Leftist enemies of the First Amendment’s guarantee of every individual American’s freedom of religious expression and practice should read today’s landmark 6-3 decision upholding Coach Joe Kennedy as a warning shot to cease and desist.

If you doubt that, read the first paragraph of Justice Neil Gorsuch’s majority opinion in which he brings together in one succinct statement the tyranny inherent in the Left’s profoundly flawed view of the First Amendment’s Establishment Clause and the obvious, common-sense understanding that the Constitution means what it says (I’ve divided it into three graphs for ease of reading):

“Joseph Kennedy lost his job as a high school football coach because he knelt at midfield after games to offer a quiet prayer of thanks. Mr. Kennedy prayed during a period when school employees were free to speak with a friend, call for a reservation at a restaurant, check email, or attend to other personal matters.

“He offered his prayers quietly while his students were otherwise occupied. Still, the Bremerton School District disciplined him anyway. It did so because it thought anything less could lead a reasonable observer to conclude (mistakenly) that it endorsed Mr. Kennedy’s religious beliefs. That reasoning was misguided. Both the Free Exercise and Free Speech Clauses of the First Amendment protect expressions like Mr. Kennedy’s.

“Nor does a proper understanding of the Amendment’s Establishment Clause require the government to single out private religious speech for special disfavor. The Constitution and the best of our traditions counsel mutual respect and tolerance, not censorship and suppression, for religious and nonreligious views alike.”

And a little further on in the decision, the Court’s conservative majority pointed out that:

“Respect for religious expressions is indispensable to life in a free and diverse Republic — whether those expressions take place in a sanctuary or on a field, and whether they manifest through the spoken word or a bowed head. Here, a government entity sought to punish an individual for engaging in a brief, quiet, personal religious observance doubly protected by the Free Exercise and Free Speech Clauses of the First Amendment.
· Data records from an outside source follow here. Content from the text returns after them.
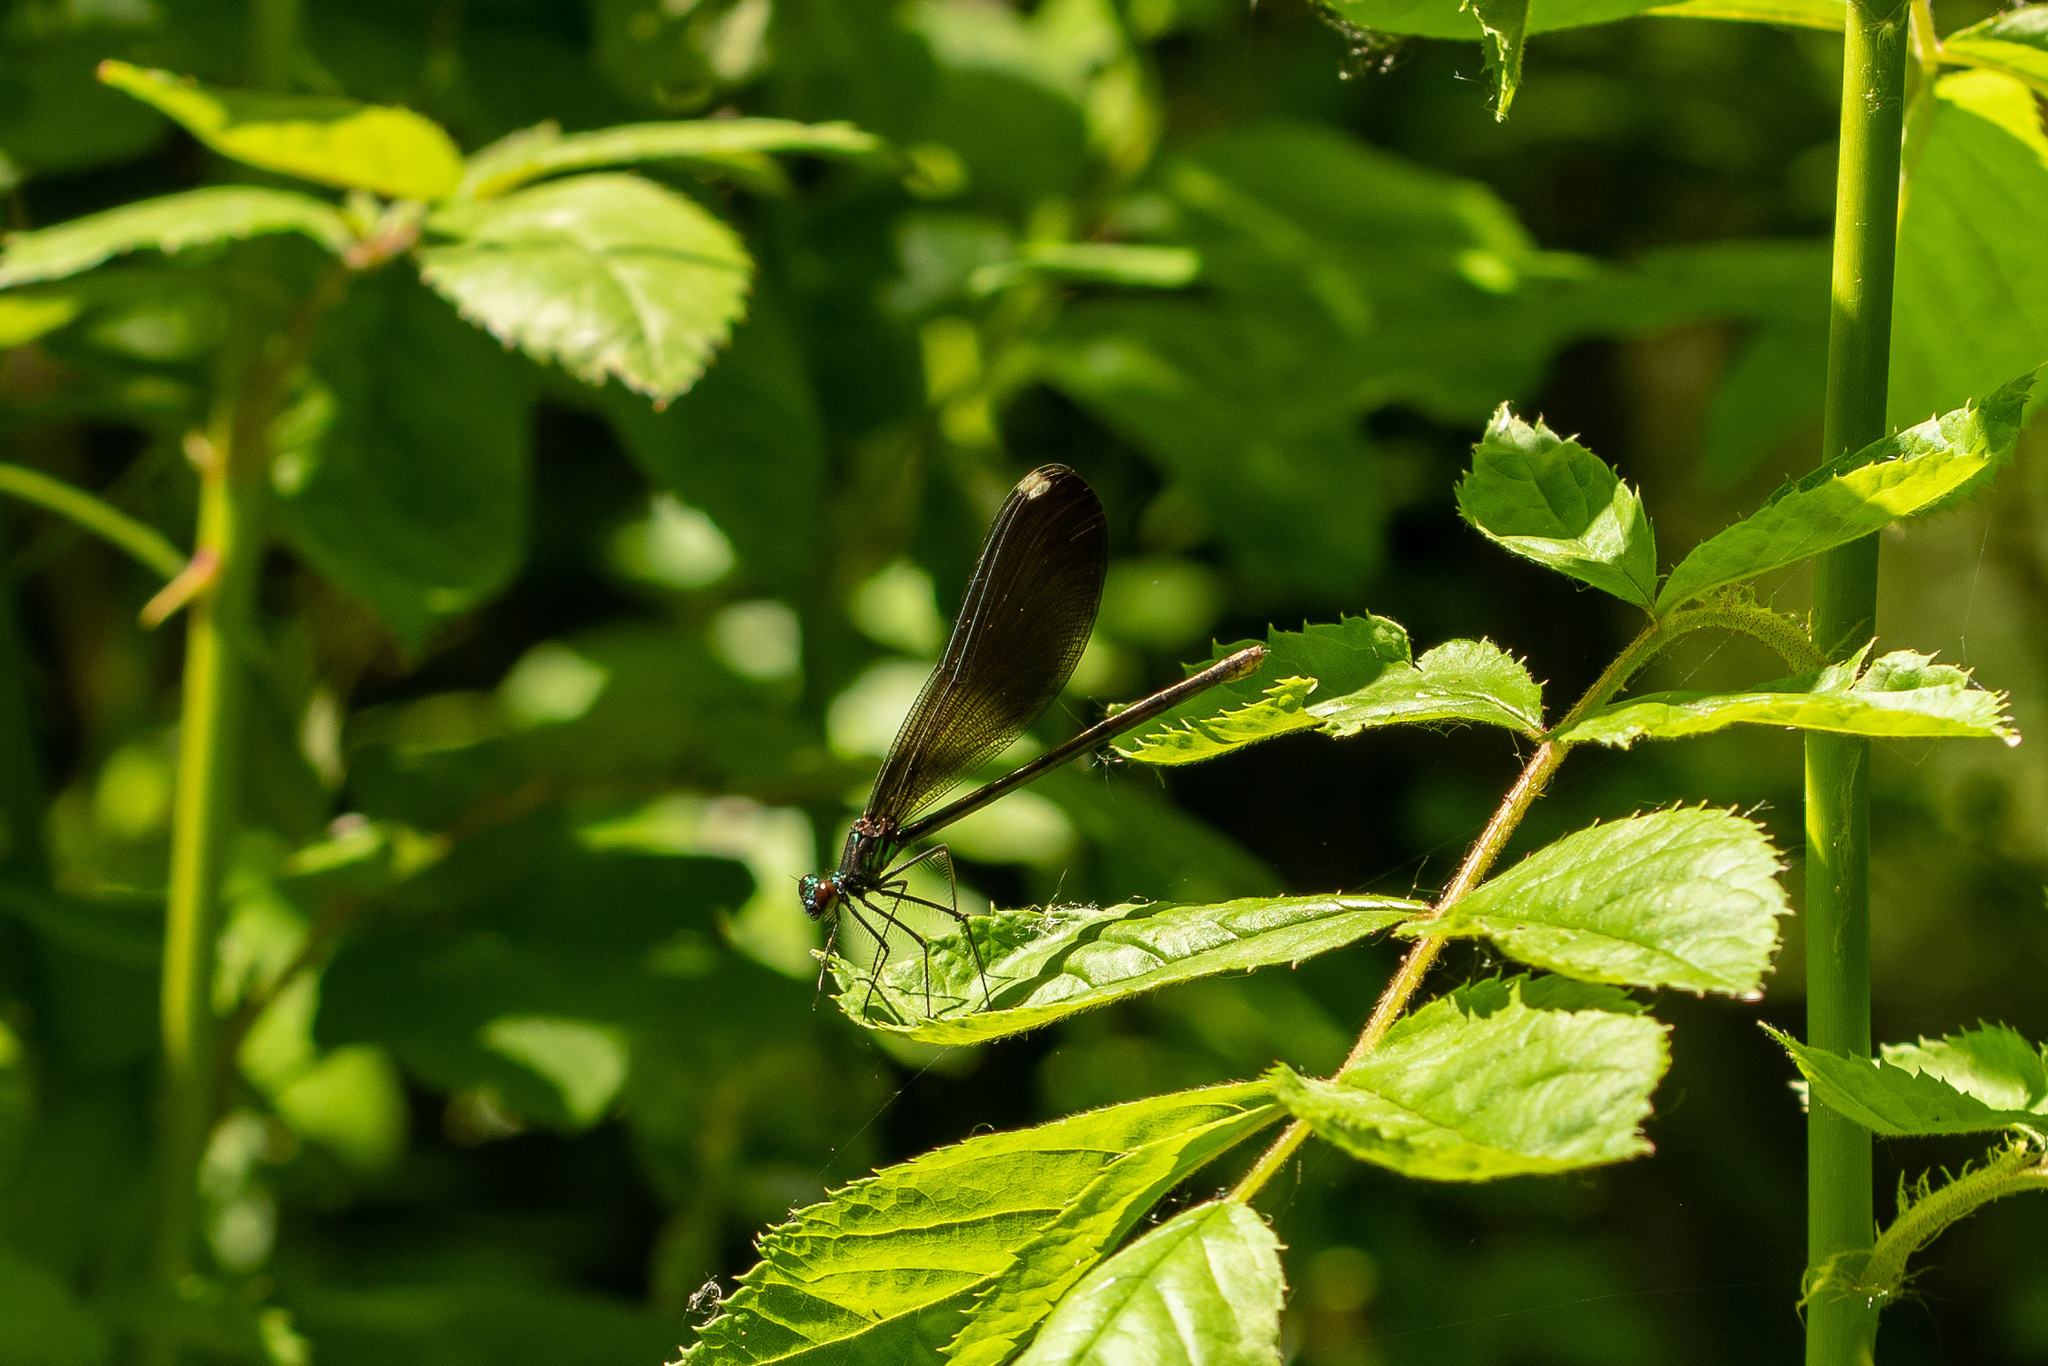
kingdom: Animalia
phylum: Arthropoda
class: Insecta
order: Odonata
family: Calopterygidae
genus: Calopteryx
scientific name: Calopteryx maculata
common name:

“And the only meaningful justification the government offered for its reprisal rested on a mistaken view that it had a duty to ferret out and suppress religious observances even as it allows comparable secular speech. The Constitution neither mandates nor tolerates that kind of discrimination.”

It’s hard to imagine how the majority could have put it more bluntly — the government has no obligation at any level to use its power to suppress religious practice and expression. Indeed, to do so is blatant discrimination.

Related: Supreme Court Rules in Favor of Football Coach Who Prayed With His Players After Games

Coach Kennedy was represented in this struggle by the Plano, Texas-based First Liberty Institute, which is doing the Lord’s work in representing many victims of the Left’s determination to toss religious freedom out of the public square entirely.

“This is a tremendous victory for Coach Kennedy and religious liberty for all Americans,” First Liberty’s President, CEO, and Chief Counsel Kelly Shackleford said in a statement issued shortly after the decision became public.

“Our Constitution protects the right of every American to engage in private religious expression, including praying in public, without fear of getting fired.  We are grateful that the Supreme Court recognized what the Constitution and law have always said – American’s [sic] are free to live out their faith in public.” Shackleford said.

Gorsuch was joined in the opinion by Justices Clarence Thomas, Amy Coney Barrett, Samuel Alito, and Brett Kavanaugh, along with Chief Justice John Roberts, who seems to be recognizing more frequently these days the strength of the conservative majority’s constitutional understanding.

Note that President Donald Trump appointed three of the six justices, Gorsuch, Kavanaugh, and Barrett. Trump said before being elected to the Presidency in 2016 that he would appoint conservative, originalist jurists who would respect the Constitution and uphold American liberty.

Whatever else anybody thinks about the former president, the man deserves respect and honor for keeping his promise. The precedents are now firmly in place that enable advocates of First Amendment liberty to achieve yet more victories.